# What to work on
In the forum thread below about the S300 and S650, what does the original poster say will be mounted on the next machine?
═════ Page excerpt
# S300 vs S650



## FLC2004 (Aug 29, 2010)

So, im in the market for another bobcat. I looked at the S650 a little bit and it seems like a nice machine. They told me that my current S300 is a higher hp machine but lifting ability is about the same. I know a couple guys on here have the 650 and im just looking for input right now on what they thought of them so far. To be honest, im leaning towards the 300 since i already know its capabilities, even though the price tag is about $5000 more but i wanted to see what everyone else's thoughts were. Either way, there will be a 8' or 10' pro-tech pullback going on it.


----------



## SNOWLORD (Aug 10, 2007)

I tried the 650 and it does not lift as much as the 300 I would stay with the 300 as I saw no reason other than the cab is a bit nicer on the 650 to purchase one. just my 2 cents

www.procutfirewood.com


----------



## forestfireguy (Oct 7, 2006)

Jon,

Buy a backhoe and get it over with..........LOL.

Ed


----------



## FLC2004 (Aug 29, 2010)

forestfireguy;1083883 said:


> Jon,
> 
> Buy a backhoe and get it over with..........LOL.
> 
> Ed


LOL, Trust me Ed, i wish i could. If i had a F-650 or F-750 now to pull it, or something to use it for during the year, i'd buy a 580 super M in a second. Im planning on buying a F-750 american roll-off body with an extra container or 2 (10-15 yard) in the spring so hopefully i'll be getting into a backhoe next year.


----------



## forestfireguy (Oct 7, 2006)

Jon,

Be careful jumping into a backhoe. I was kidding. it's a big payment if you can't really work it and get a good rate. But when the time is right let me know, we just bought 2.5 yard loader and the guy has 2 backhoes, 4x4's of course that he's likely going to unload next year.

BUT on the brighter side got a court date with our buddy over on hburg tpk, end of Novemeber, so we'll see where that goes. if you get into a job where you need a backhoe this year and you don't want to use Kenny give me a call...

Ed


----------



## FLC2004 (Aug 29, 2010)

forestfireguy;1084582 said:


> Jon,
> 
> Be careful jumping into a backhoe. I was kidding. it's a big payment if you can't really work it and get a good rate. But when the time is right let me know, we just bought 2.5 yard loader and the guy has 2 backhoes, 4x4's of course that he's likely going to unload next year.
> 
> ...


LOL, yeah i know, hopefully next year. Thats good you guys got a date, u know him though, don't expect to get too far, lol. So, we're actually finally ready for cleanups. We need lots of snow this year. Does it seem like the same people every year wait till the first snow flake hits the ground to mail the contracts back? I don't know about you guys but its the same 'ol story over here with the same clients that wait till the last minute with snow contracts, but they are the same ones every year and its to be expected of them but its still frustrating.


----------
══════════
═════ Data excerpt
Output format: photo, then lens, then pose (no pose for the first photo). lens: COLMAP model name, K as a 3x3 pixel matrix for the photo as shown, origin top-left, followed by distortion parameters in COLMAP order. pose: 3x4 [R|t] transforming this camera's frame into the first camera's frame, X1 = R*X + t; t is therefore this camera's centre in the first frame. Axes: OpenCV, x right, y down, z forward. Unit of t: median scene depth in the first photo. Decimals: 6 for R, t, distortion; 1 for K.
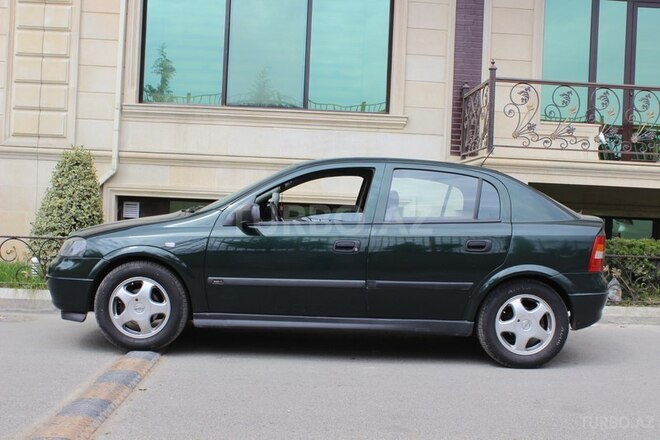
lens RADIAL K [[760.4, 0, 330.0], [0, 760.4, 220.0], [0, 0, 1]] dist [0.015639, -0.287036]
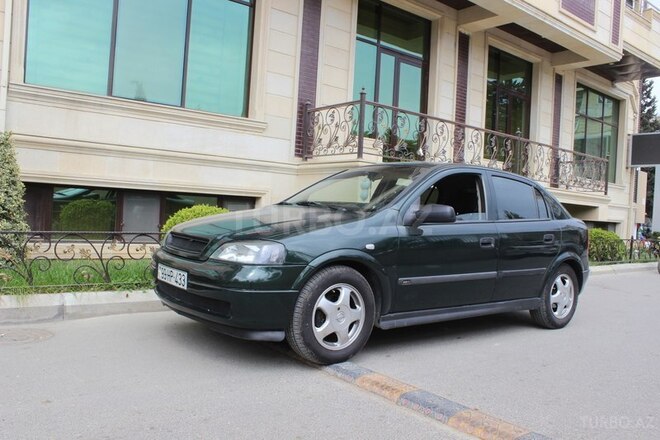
══════════
# Solved exercise
An 8' or 10' Pro-Tech pullback.